U.S. Solicitor General's Office at Main Justice. Credit: Mike Scarcella/ALM

The U.S. Department of Justice and Oklahoma business, oil and gas interests are worried that a Native American death penalty case at the U.S. Supreme Court could “radically” upend state civil, regulatory and criminal jurisdiction in eastern Oklahoma, including the city of Tulsa.

The case, Royal v. Murphy, raises issues the justices have wrestled with in the past but rarely in the form of a death penalty case. And the question itself offers little hint of the unusually high stakes presented by the Oklahoma challenge.

“If not corrected, the decision below could result in the largest abrogation of state sovereignty by a federal court in American history,” contends Lisa Blatt, partner at Arnold & Porter Kaye Scholer and counsel to Terry Royal, warden of the Oklahoma State Penitentiary.

Blatt's petition asks the justices: Do the 1866 territorial boundaries of the Creek Nation within the former Indian Territory of eastern Oklahoma constitute an “Indian reservation” today under the federal law defining “Indian country”?

Blatt contends the U.S. Court of Appeals for the Tenth Circuit was wrong when it held that Congress never “disestablished”—extinguished—the Creek Reservation. The court's ruling meant that the federal government, not the state, had jurisdiction to prosecute Patrick Murphy, a member of the Creek Nation, who allegedly killed another Creek Indian.

“Prisoners have begun seeking post-conviction relief in state, federal and even tribal court, contending that their convictions are void ab initio,” Blatt wrote in her petition. “Civil litigants are using the decision to expand tribal jurisdiction over nonmembers.”

Blatt said the Tenth Circuit decision “creates intolerable uncertainty for over 1.8 million Oklahomans who may now live on an Indian reservation, with all the civil, criminal and regulatory consequences that could flow from that determination.”

The Justice Department, agreeing with the potential ramifications of the lower court decision, filed a rare, “uninvited” amicus brief this week supporting Blatt's petition.

The Tenth Circuit, in a 126-page opinion in August, applied the three-part framework in a 1984 Supreme Court decision that the court said governs evaluating whether Congress has disestablished an Indian reservation.

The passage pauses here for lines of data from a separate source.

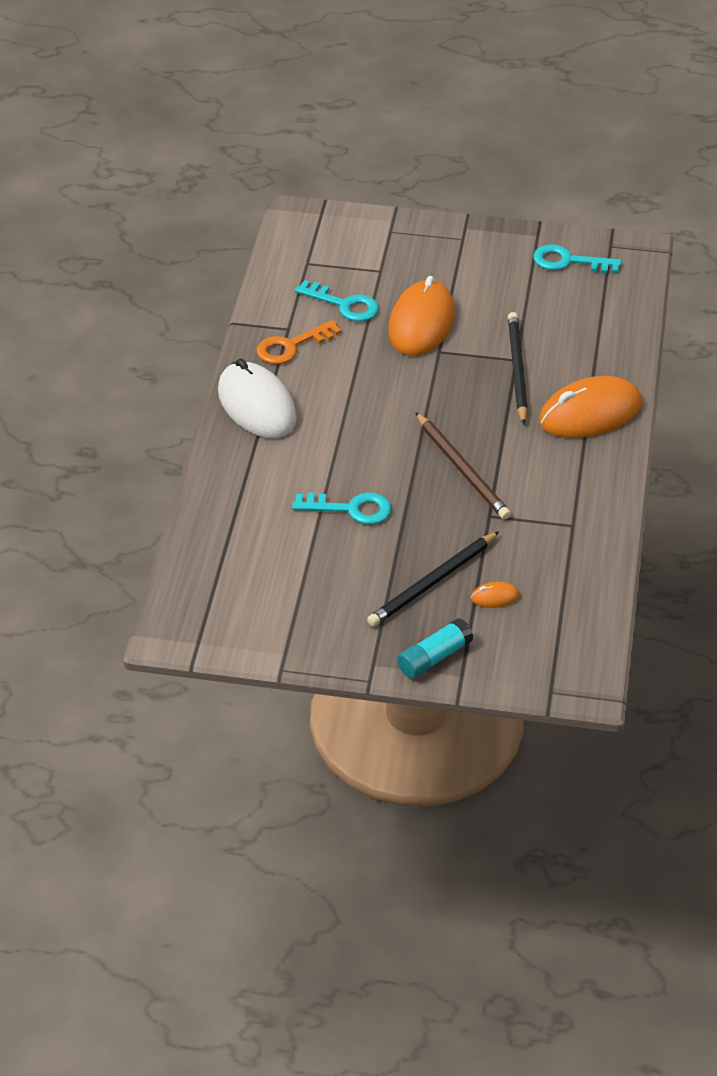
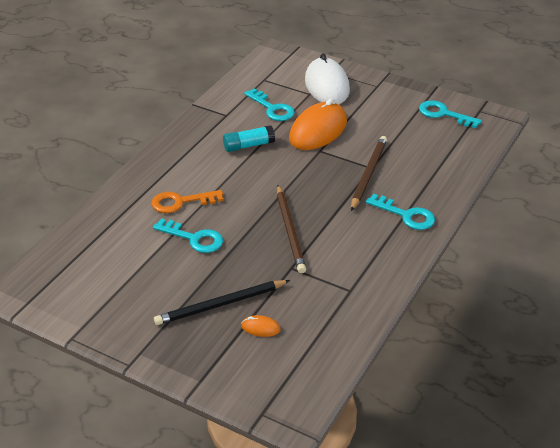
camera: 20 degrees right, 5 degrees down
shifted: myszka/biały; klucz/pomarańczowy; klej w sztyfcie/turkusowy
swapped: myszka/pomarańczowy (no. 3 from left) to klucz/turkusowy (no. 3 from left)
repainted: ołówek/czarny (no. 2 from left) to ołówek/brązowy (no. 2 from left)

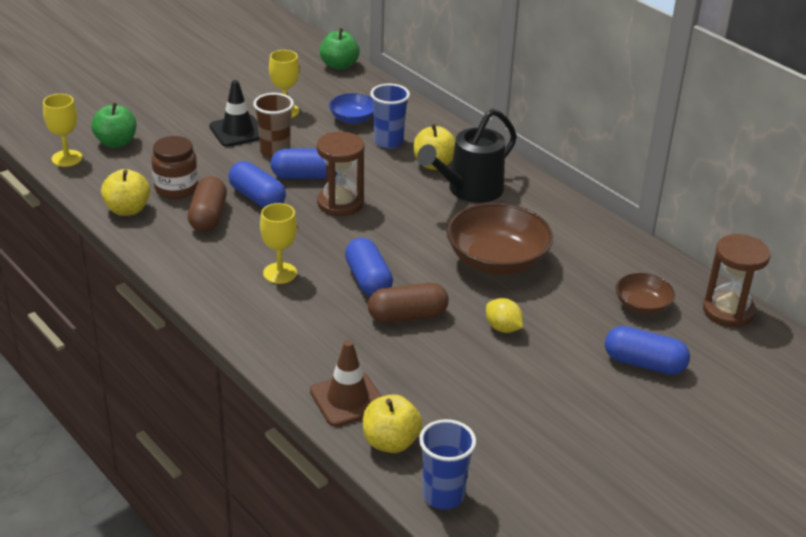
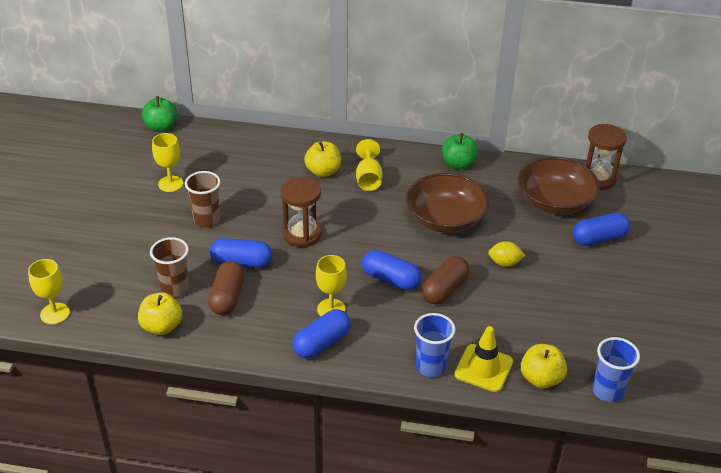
camera: 40 degrees left, 5 degrees up
gone: pachołek/czarny; miska/niebieski
shifted: jabłko/zielony (no. 1 from left in the first image) to jabłko/zielony (no. 2 from left); kapsułka/niebieski (no. 2 from left); szklanka/niebieski (no. 1 from left)
swapped: słoik/brązowy to szklanka/brązowy (no. 1 from left); konewka/czarny to kielich/żółty (no. 4 from left)
repainted: pachołek/brązowy to pachołek/żółty
rotated: kapsułka/brązowy (no. 1 from left) 45 degrees clockwise
scaled: miska/brązowy (no. 2 from left) x1.86

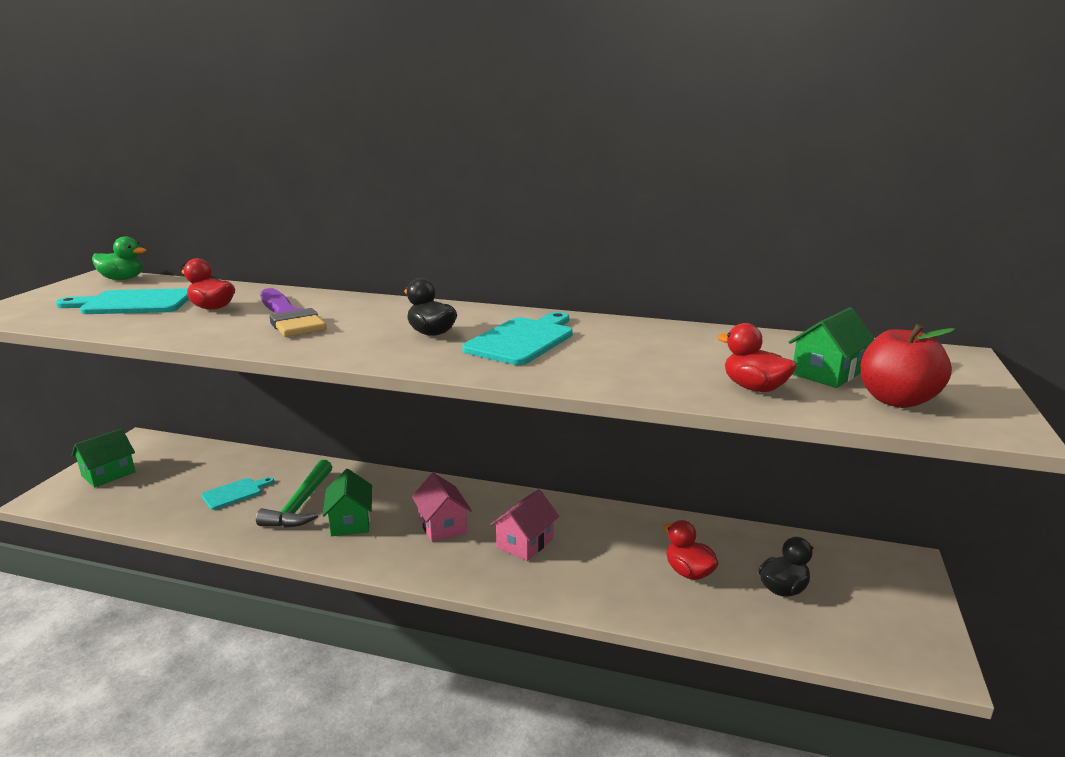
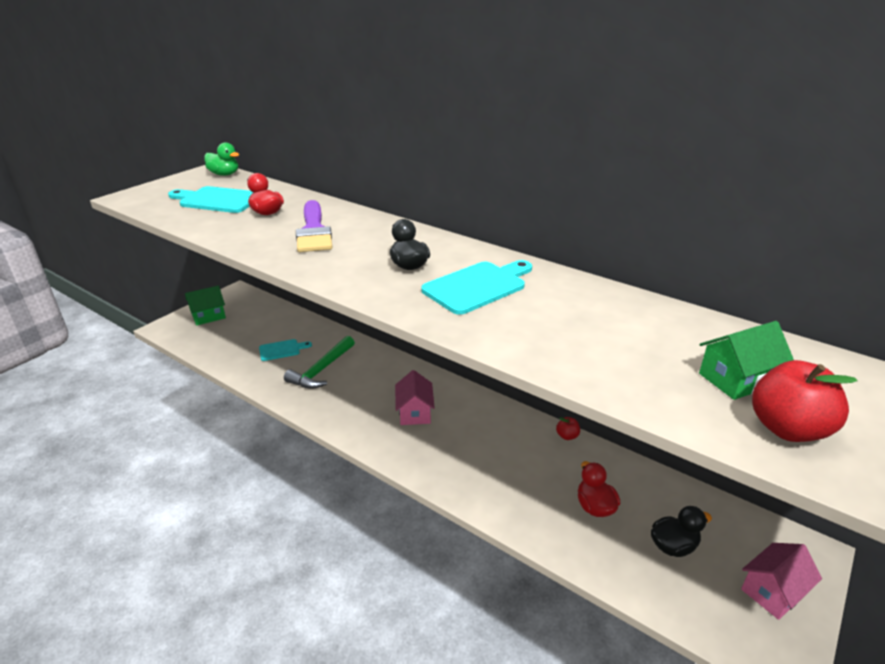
camera: 20 degrees right, 10 degrees up
gone: domek/zielony (no. 2 from left); kaczka/czerwony (no. 3 from left)
new: jabłko/czerwony (no. 1 from left)
shifted: domek/różowy (no. 2 from left)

“The most important evidence—the statutory text—fails to reveal disestablishment at step one,” Judge Scott Matheson Jr. wrote for the panel. “Instead, the relevant statutes contain language affirmatively recognizing the Creek Nation's borders. The evidence of contemporaneous understanding and later history, which we consider at steps two and three, is mixed and falls far short of 'unequivocally revealing' a congressional intent to disestablish.”

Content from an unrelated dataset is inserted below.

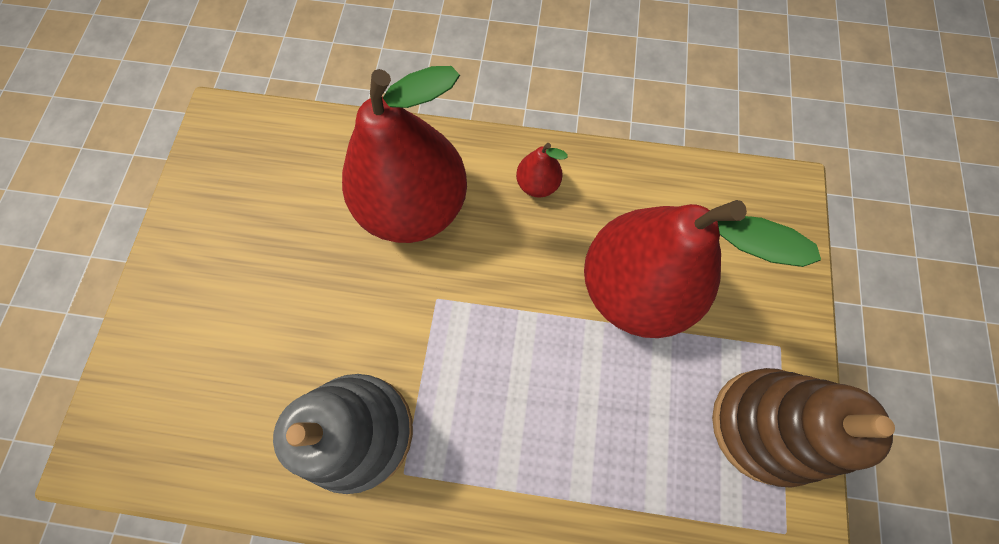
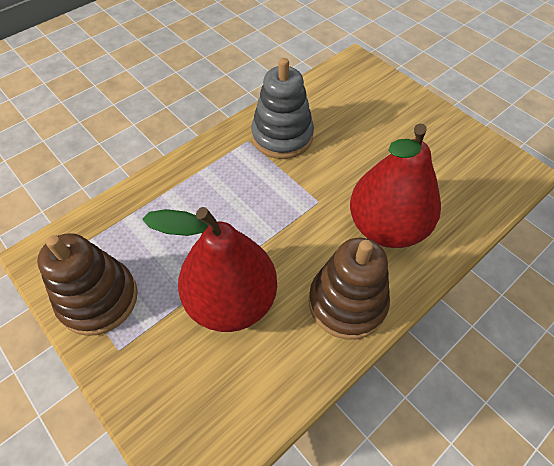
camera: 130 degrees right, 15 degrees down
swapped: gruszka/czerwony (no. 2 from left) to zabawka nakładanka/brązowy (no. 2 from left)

The Tenth Circuit denied rehearing by the full court in November. But Chief Judge Timothy Tymkovich, who concurred in the denial, said he was not “without sympathy” for Oklahoma's argument that a series of actions by Congress effectively achieved de facto disestablishment. But the 1984 Supreme Court decision—Solem v. Bartlett—makes clear, he added, that Congress must explicitly act to extinguish reservation status. Tymkovich said “this challenging and interesting case makes a good candidate for Supreme Court review.”

U.S. Solicitor General Noel Francisco, in the Justice Department's brief supporting Blatt's petition, argued the Tenth Circuit decision would result in a “massive increase” in federal law enforcement responsibilities in Indian-related crimes.

In 2017, federal prosecutors brought three felony indictments based on Indian country jurisdiction. That number, Francisco said, could increase to more than 500 annually, and misdemeanor prosecutions would add more to the caseload.

Blaine Evanson of Gibson, Dunn & Crutcher, representing the Oklahoma Independent Petroleum Association, argued in an amicus brief that if the lower court decision is not corrected, it “will replace Oklahoma's mature and stable regulatory regime with a new and uncertain regime of overlapping tribal, federal and state regulation. It will take years, perhaps decades, of litigation to determine the effects of this new regulatory structure.”

The state Chamber of Oklahoma, the Environmental Federation of Oklahoma and a number of local farm bureaus also urge the Supreme Court to grant review and reverse the Tenth Circuit.

“The decision threatens to authorize tribal taxation of activities and properties, to invest tribal courts with broader jurisdiction, and to authorize greater, or potentially exclusive, tribal and federal regulation over lands within the area,” their counsel, Lynn Slade of Modrall Sperling, Roehl, Harris & Sisk in Albuquerque, New Mexico, wrote in a brief.

In the Supreme Court, Murphy is represented by Patti Ghezzi, a federal public defender in Oklahoma City. Ghezzi's brief in response to the Blatt petition is not due until April. Ghezzi was Murphy's counsel in the lower court, where she was supported by a number of Indian nations.

In the Tenth Circuit, Ghezzi said claims by Royal, the United States and others that federal courts would be flooded with thousands of petitions for habeas corpus were an “exaggeration.” Many inmates, she argued, won't choose to risk harsher federal penalties and no parole.

“The court knew there would be effects from its decision,” Ghezzi said in the lower court. “And, it recognized it could not pre-emptively identify or resolve speculative matters. The court noted more than once that Congress, not the court, has unilateral power to disestablish reservation boundaries.”